▶ DATA SECTION
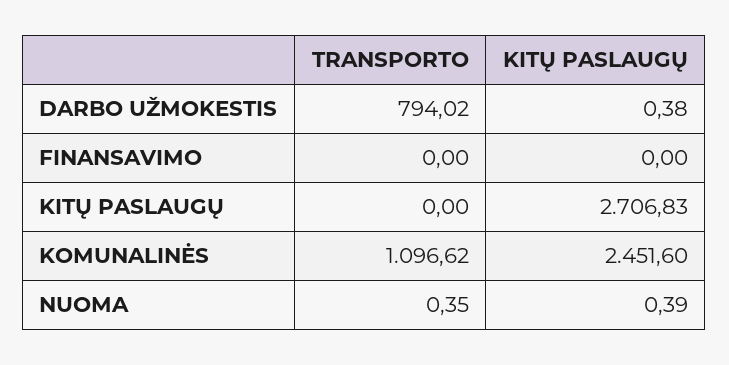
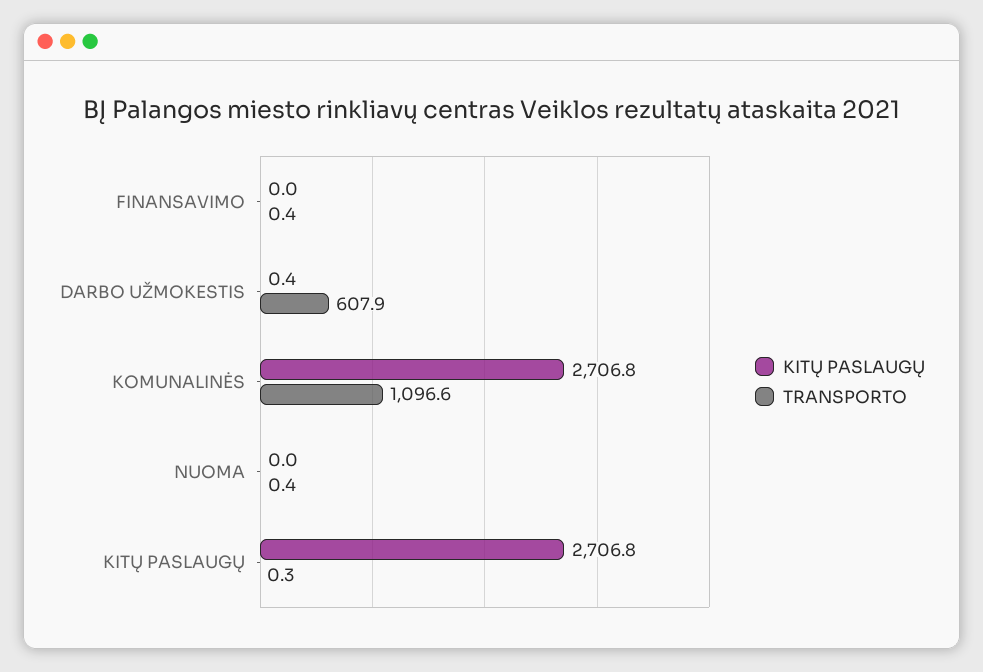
TRANSPORTO, DARBO UŽMOKESTIS: 794.02 -> 607.9
TRANSPORTO, FINANSAVIMO: 0 -> 0.4
TRANSPORTO, KITŲ PASLAUGŲ: 0 -> 0.3
KITŲ PASLAUGŲ, KOMUNALINĖS: 2451.6 -> 2706.8
KITŲ PASLAUGŲ, NUOMA: 0.39 -> 0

▶ TASK TO COMPLETE
Tell how many lines of the records above hold "TRANSPORTO", giving the number and nothing else.

▶ FINISHED TASK
3